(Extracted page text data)
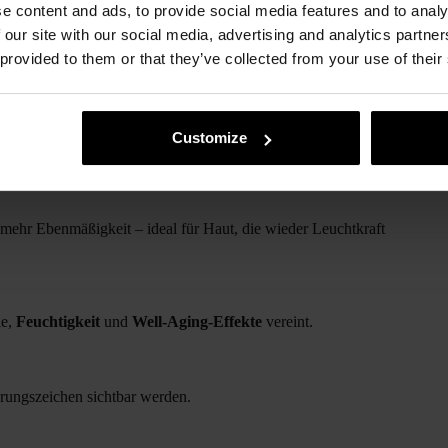
e content and ads, to provide social media features and to analy
 our site with our social media, advertising and analytics partn
 provided to them or that they’ve collected from your use of their
besonders gut für reife Haut eignen – ideal ab 40, 50, 60+.
Customize
sgefühle und sorgt für glattere, elastischere Haut.
mehr Ebenmäßigkeit – ideal für Haut, die wieder Leuchtkraft
ie,
Feuchtigkeit
und
Well-Aging-Effekte
vereint.
erungszeichen sichtbar werden.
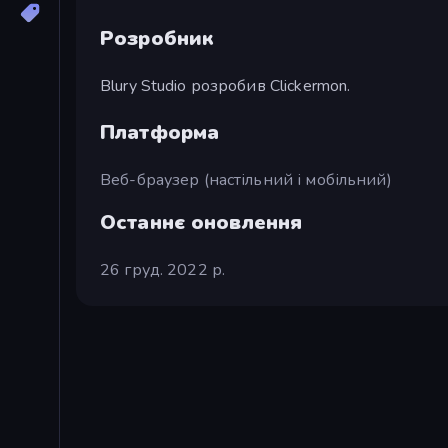
Розробник
Blury Studio розробив Clickermon.
Платформа
Веб-браузер (настільний і мобільний)
Останнє оновлення
26 груд. 2022 р.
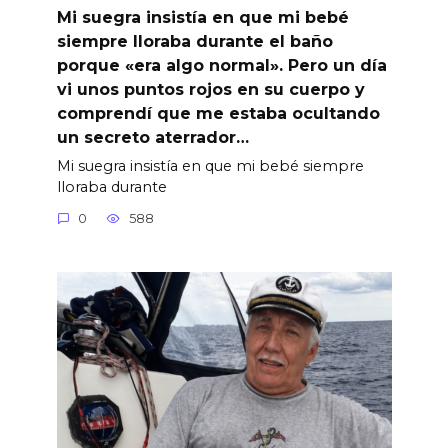
Mi suegra insistía en que mi bebé
siempre lloraba durante el baño
porque «era algo normal». Pero un día
vi unos puntos rojos en su cuerpo y
comprendí que me estaba ocultando
un secreto aterrador…
Mi suegra insistía en que mi bebé siempre
lloraba durante
0
588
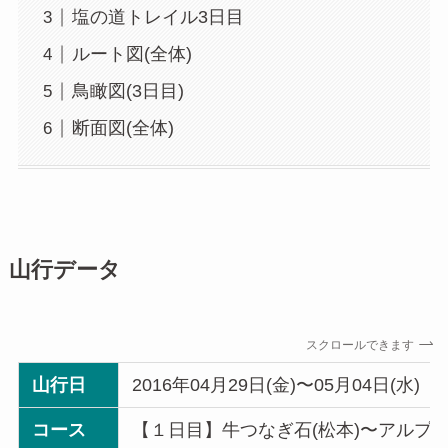
塩の道トレイル3日目
ルート図(全体)
鳥瞰図(3日目)
断面図(全体)
山行データ
スクロールできます
山行日
2016年04月29日(金)〜05月04日(水)
コース
【１日目】牛つなぎ石(松本)〜アルプ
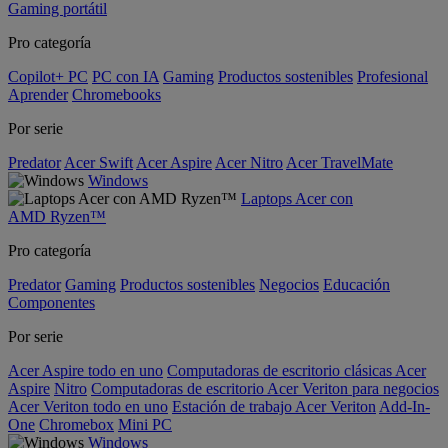
Gaming portátil
Pro categoría
Copilot+ PC
PC con IA
Gaming
Productos sostenibles
Profesional
Aprender
Chromebooks
Por serie
Predator
Acer Swift
Acer Aspire
Acer Nitro
Acer TravelMate
Windows
Laptops Acer con
AMD Ryzen™
Pro categoría
Predator
Gaming
Productos sostenibles
Negocios
Educación
Componentes
Por serie
Acer Aspire todo en uno
Computadoras de escritorio clásicas Acer
Aspire
Nitro
Computadoras de escritorio Acer Veriton para negocios
Acer Veriton todo en uno
Estación de trabajo Acer Veriton
Add-In-
One
Chromebox
Mini PC
Windows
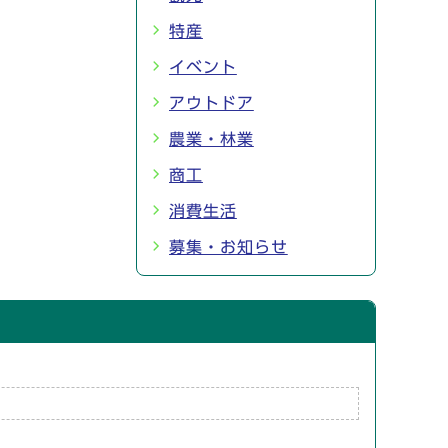
特産
イベント
アウトドア
農業・林業
商工
消費生活
募集・お知らせ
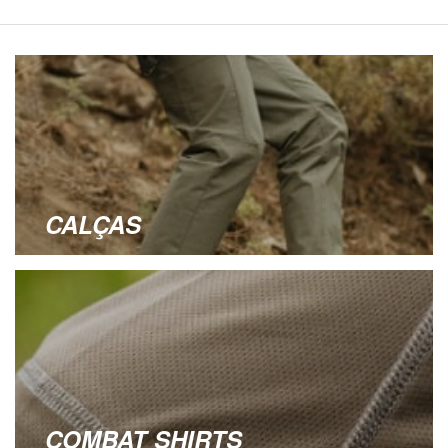
CALÇAS
COMBAT SHIRTS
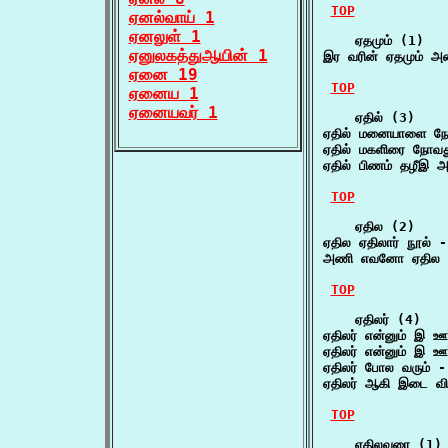
TOP
ஏனல்வாய் 1
ஏனலுள் 1
    ஏதமும் (1)

ஏனுலகத்துஆயின் 1
இர வரின் ஏதமும் 
ஏனை 19
TOP
ஏனைய 1
ஏனையவர் 1
    ஏதில் (3)

ஏதில் மனையாளை நோக
ஏதில் மகளிரை நோவ
ஏதில் பிணம் தழீஇ அற
TOP
    ஏதில (2)

ஏதில ஏதிலார் நூல் -
அணி எவனோ ஏதில தந
TOP
    ஏதிலர் (4)

ஏதிலர் என்னும் இ ஊர
ஏதிலர் என்னும் இ ஊர
ஏதிலர் போல வரும் -
ஏதிலர் ஆகி இடை வி
TOP
    ஏதிலவரை (1)
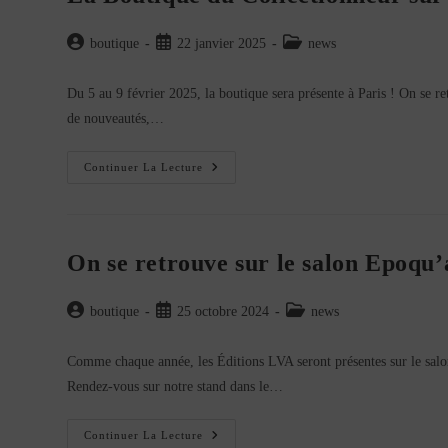
Roues
À
Lyon
Auteur/autrice
Publication
Post
boutique
22 janvier 2025
news
!
de
publiée :
category:
la
Du 5 au 9 février 2025, la boutique sera présente à Paris ! On se 
publication :
de nouveautés,…
La
Continuer La Lecture
Boutique
Du
Collectionneur
Sur
Rétromobile
!
On se retrouve sur le salon Epoqu’
Auteur/autrice
Publication
Post
boutique
25 octobre 2024
news
de
publiée :
category:
la
Comme chaque année, les Éditions LVA seront présentes sur le sal
publication :
Rendez-vous sur notre stand dans le…
On
Continuer La Lecture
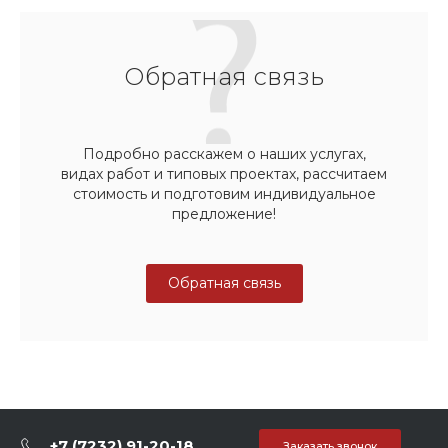
Обратная связь
Подробно расскажем о наших услугах,
видах работ и типовых проектах, рассчитаем
стоимость и подготовим индивидуальное
предложение!
Обратная связь
+7 (7232) 91-20-18
Заказать звонок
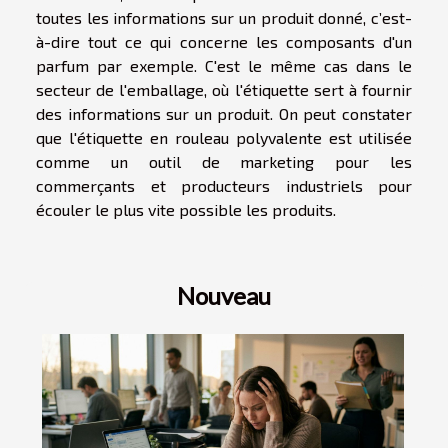
toutes les informations sur un produit donné, c’est-
à-dire tout ce qui concerne les composants d'un
parfum par exemple. C'est le même cas dans le
secteur de l'emballage, où l'étiquette sert à fournir
des informations sur un produit. On peut constater
que l'étiquette en rouleau polyvalente est utilisée
comme un outil de marketing pour les
commerçants et producteurs industriels pour
écouler le plus vite possible les produits.
Nouveau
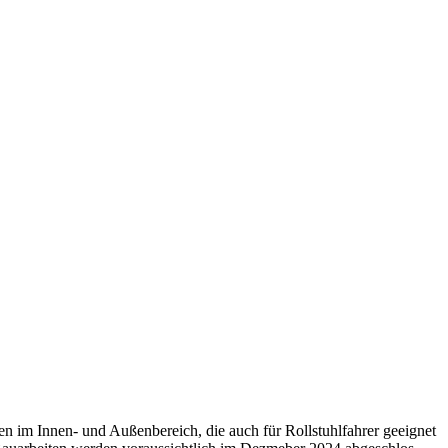
zen im Innen- und Außen­be­reich, die auch für Roll­stuhl­fah­rer geeig­net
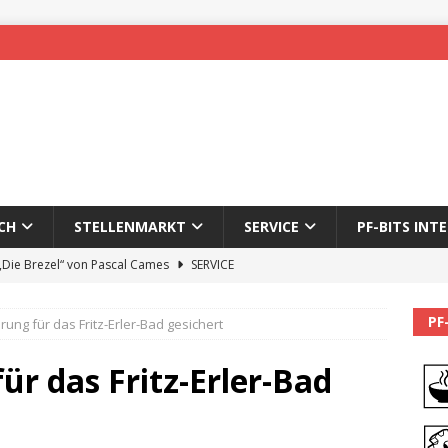
CH
STELLENMARKT
SERVICE
PF-BITS INT
 „Die Brezel“ von Pascal Cames
SERVICE
forzheim-Enz wieder online
STADTLEBEN
PF
ung für das Fritz-Erler-Bad gesichert
eichnung des 65. Fasnetsumzugs Dillweißenstein
r das Fritz-Erler-Bad
]
We’ll be back.
PF-BITS INTERN
Karadeniz: Der Mann hinter PF-Bits lebt nicht mehr
ALLGEMEIN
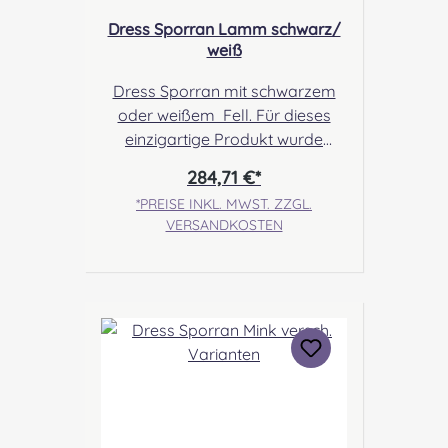
Dress Sporran Lamm schwarz/
weiß
Dress Sporran mit schwarzem
oder weißem Fell. Für dieses
einzigartige Produkt wurde
dichtes, weiches Fell des
284,71 €*
persischen Lamms ausgewählt.
*PREISE INKL. MWST. ZZGL.
Kontrastreich dazu die
VERSANDKOSTEN
Fellquasten. Angabe zur
Produktsicherheit Hersteller:
Margaret Morrison, Unit 7
Ruthvenfield Grove Inveralmond
Industrial Estate Perth, PH1 3FN
Scotland Kontakt:
sales@morrison-sporrans.co.uk
Verantwortliche Person: Nieswiec
& Zeh Easy Piping & Drumming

> The task
All that is needed is the data above, repeated exactly, without the pictures.

> Response
e content and ads, to provide social media features and to analy
 our site with our social media, advertising and analytics partn
 provided to them or that they’ve collected from your use of their
besonders gut für reife Haut eignen – ideal ab 40, 50, 60+.
Customize
sgefühle und sorgt für glattere, elastischere Haut.
mehr Ebenmäßigkeit – ideal für Haut, die wieder Leuchtkraft
ie,
Feuchtigkeit
und
Well-Aging-Effekte
vereint.
erungszeichen sichtbar werden.
Розробник
Blury Studio розробив Clickermon.
Платформа
Веб-браузер (настільний і мобільний)
Останнє оновлення
26 груд. 2022 р.
Mi suegra insistía en que mi bebé
siempre lloraba durante el baño
porque «era algo normal». Pero un día
vi unos puntos rojos en su cuerpo y
comprendí que me estaba ocultando
un secreto aterrador…
Mi suegra insistía en que mi bebé siempre
lloraba durante
0
588
塩の道トレイル3日目
ルート図(全体)
鳥瞰図(3日目)
断面図(全体)
山行データ
スクロールできます
山行日
2016年04月29日(金)〜05月04日(水)
コース
【１日目】牛つなぎ石(松本)〜アルプ
Gaming portátil
Pro categoría
Copilot+ PC
PC con IA
Gaming
Productos sostenibles
Profesional
Aprender
Chromebooks
Por serie
Predator
Acer Swift
Acer Aspire
Acer Nitro
Acer TravelMate
Windows
Laptops Acer con
AMD Ryzen™
Pro categoría
Predator
Gaming
Productos sostenibles
Negocios
Educación
Componentes
Por serie
Acer Aspire todo en uno
Computadoras de escritorio clásicas Acer
Aspire
Nitro
Computadoras de escritorio Acer Veriton para negocios
Acer Veriton todo en uno
Estación de trabajo Acer Veriton
Add-In-
One
Chromebox
Mini PC
Windows
特産
イベント
アウトドア
農業・林業
商工
消費生活
募集・お知らせ
CALÇAS
COMBAT SHIRTS
TOP
ஏனல்வாய் 1
ஏனலுள் 1
    ஏதமும் (1)

ஏனுலகத்துஆயின் 1
இர வரின் ஏதமும் 
ஏனை 19
TOP
ஏனைய 1
ஏனையவர் 1
    ஏதில் (3)

ஏதில் மனையாளை நோக
ஏதில் மகளிரை நோவ
ஏதில் பிணம் தழீஇ அற
TOP
    ஏதில (2)

ஏதில ஏதிலார் நூல் -
அணி எவனோ ஏதில தந
TOP
    ஏதிலர் (4)

ஏதிலர் என்னும் இ ஊர
ஏதிலர் என்னும் இ ஊர
ஏதிலர் போல வரும் -
ஏதிலர் ஆகி இடை வி
TOP
    ஏதிலவரை (1)
Roues
À
Lyon
Auteur/autrice
Publication
Post
boutique
22 janvier 2025
news
!
de
publiée :
category:
la
Du 5 au 9 février 2025, la boutique sera présente à Paris ! On se 
publication :
de nouveautés,…
La
Continuer La Lecture
Boutique
Du
Collectionneur
Sur
Rétromobile
!
On se retrouve sur le salon Epoqu’
Auteur/autrice
Publication
Post
boutique
25 octobre 2024
news
de
publiée :
category:
la
Comme chaque année, les Éditions LVA seront présentes sur le sal
publication :
Rendez-vous sur notre stand dans le…
On
Continuer La Lecture
Обратная связь
Подробно расскажем о наших услугах,
видах работ и типовых проектах, рассчитаем
стоимость и подготовим индивидуальное
предложение!
Обратная связь
+7 (7232) 91-20-18
Заказать звонок
toutes les informations sur un produit donné, c’est-
à-dire tout ce qui concerne les composants d'un
parfum par exemple. C'est le même cas dans le
secteur de l'emballage, où l'étiquette sert à fournir
des informations sur un produit. On peut constater
que l'étiquette en rouleau polyvalente est utilisée
comme un outil de marketing pour les
commerçants et producteurs industriels pour
écouler le plus vite possible les produits.
Nouveau
zen im Innen- und Außen­be­reich, die auch für Roll­stuhl­fah­rer geeig­net
CH
STELLENMARKT
SERVICE
PF-BITS INT
 „Die Brezel“ von Pascal Cames
SERVICE
forzheim-Enz wieder online
STADTLEBEN
PF
ung für das Fritz-Erler-Bad gesichert
eichnung des 65. Fasnetsumzugs Dillweißenstein
r das Fritz-Erler-Bad
]
We’ll be back.
PF-BITS INTERN
Karadeniz: Der Mann hinter PF-Bits lebt nicht mehr
ALLGEMEIN
Dress Sporran Lamm schwarz/
weiß
Dress Sporran mit schwarzem
oder weißem Fell. Für dieses
einzigartige Produkt wurde
dichtes, weiches Fell des
284,71 €*
persischen Lamms ausgewählt.
*PREISE INKL. MWST. ZZGL.
Kontrastreich dazu die
VERSANDKOSTEN
Fellquasten. Angabe zur
Produktsicherheit Hersteller:
Margaret Morrison, Unit 7
Ruthvenfield Grove Inveralmond
Industrial Estate Perth, PH1 3FN
Scotland Kontakt:
sales@morrison-sporrans.co.uk
Verantwortliche Person: Nieswiec
& Zeh Easy Piping & Drumming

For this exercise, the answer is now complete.